I just use tmux on the remote, so just run in terminal on that machine.

Agreed with the GUI stuff, needing to write graphs to a specific file and have a web server was super, super annoying.


Sure, but not being able to access your local system with your text editor is a bit strange to me. If you know that you won't need to then there is no problem with that though.


I generally had a local emacs for all that stuff.

At the place(s) I did this, pretty much all dev took place on remote servers so it was pretty normal for a lot of people.


on my current setup, from a thin-client I remote desktop to a windows machine where I vnc to a xvnc linux server, from which I ssh -X to a large shared dev machine. From there I run gui emacs, often using TRAMP to access remote files.

The amazing thing is that this contraption is actually usable.


I've used emacs for decades and didn't know about sessions/the desktop

https://www.gnu.org/software/emacs/manual/html_node/emacs/Sa...

one thing I've customized in emacs that has helped over the years:

  (global-set-key "\C-z" 'bury-buffer)
I use control-z to cycle through my buffers.

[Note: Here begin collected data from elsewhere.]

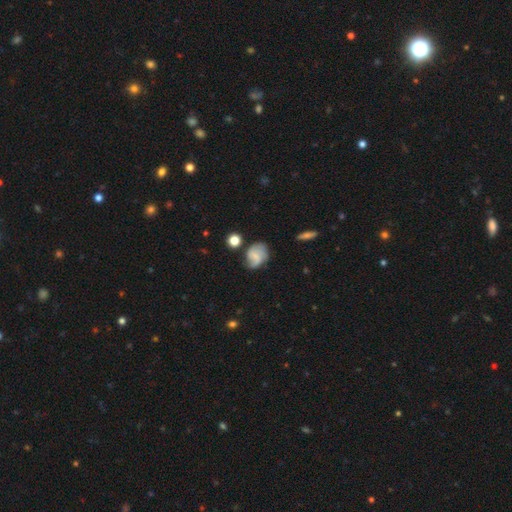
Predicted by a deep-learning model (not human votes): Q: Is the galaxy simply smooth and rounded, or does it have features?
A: featured or disk — 45%, tied with smooth.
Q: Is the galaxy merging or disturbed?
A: none — 58%.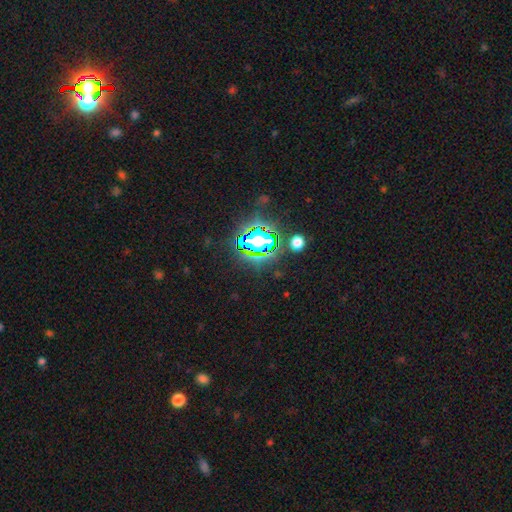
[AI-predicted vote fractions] Smooth or featured? Predicted: star or artifact (p=0.67).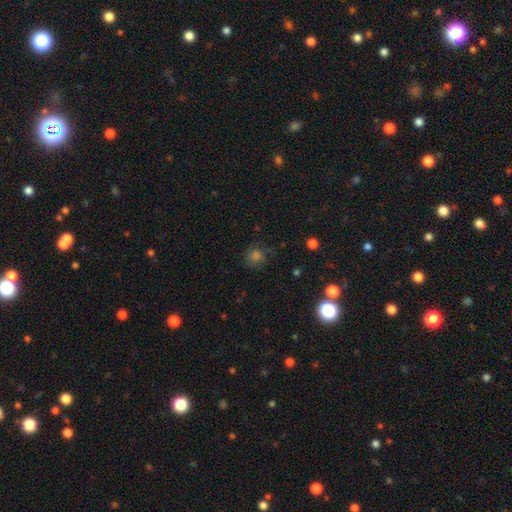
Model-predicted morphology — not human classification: A smooth galaxy with no disk features (61%) that is round (89%).

Vote fractions:
- Smooth or featured? smooth: 61% / star or artifact: 29% / featured or disk: 10%
- How rounded? round: 89% / in between: 10% / cigar-shaped: 1%
- Merging? none: 80% / minor disturbance: 13% / major disturbance: 6% / merger: 2%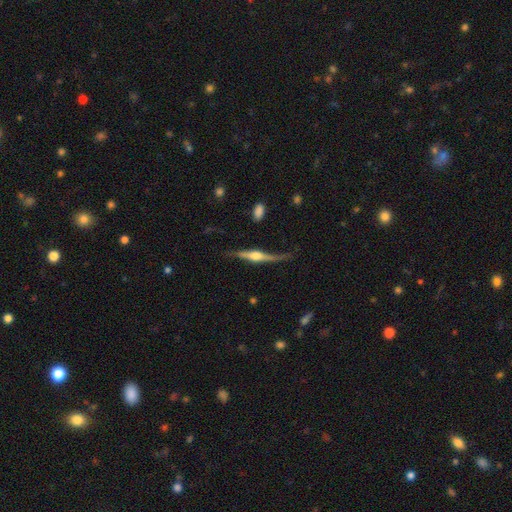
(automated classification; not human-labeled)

The previous-buffer and next-buffer commands are also very convenient to navigate the buffers. I use them all the time. (Bound to M-A-left/M-A-right.)


i bound those to (buggy/crappy) personal functions that shift lines left and right, and comment/uncomment lines. I use them all the time.


Wow- 23 year emacs veteran here and you just taught me about desktop-save-mode. Thanks!


> I thought the whole concepts of modes was stupid.

> people want to play the game of “who can spin the most plates in their head”. It is a stupid game to play, and only stupid people like playing it.

Modes are exactly the first part of the solution - you remember 1-key prefix for a bunch of other 1-key prefixes

> If you are learning Emacs, there is nothing wrong with writing down commands, either on paper, or even in another editor, or using an online cheat sheet.

There is, it's a much bigger effort vs. the editor conveniently(!) showing you that cheat sheet (that's the second part of the solution). Not sure about emacs, but e.g., Helix does this almost correctly - when you press the first 1-key prefix it would show a panel that lists all the other keys/commands within that mode so you don't need to remember all 50 commands in your "goto" mode

You don't need any papers/online cheatsheets (context switches/wasting time searching, which is especially awful with physical paper), instead you get help right when you need it right where you need it!



Yes, that's the one, and with a delay this fixes one of the "almost correct" issues


There is also Transient, the library behind magit ui.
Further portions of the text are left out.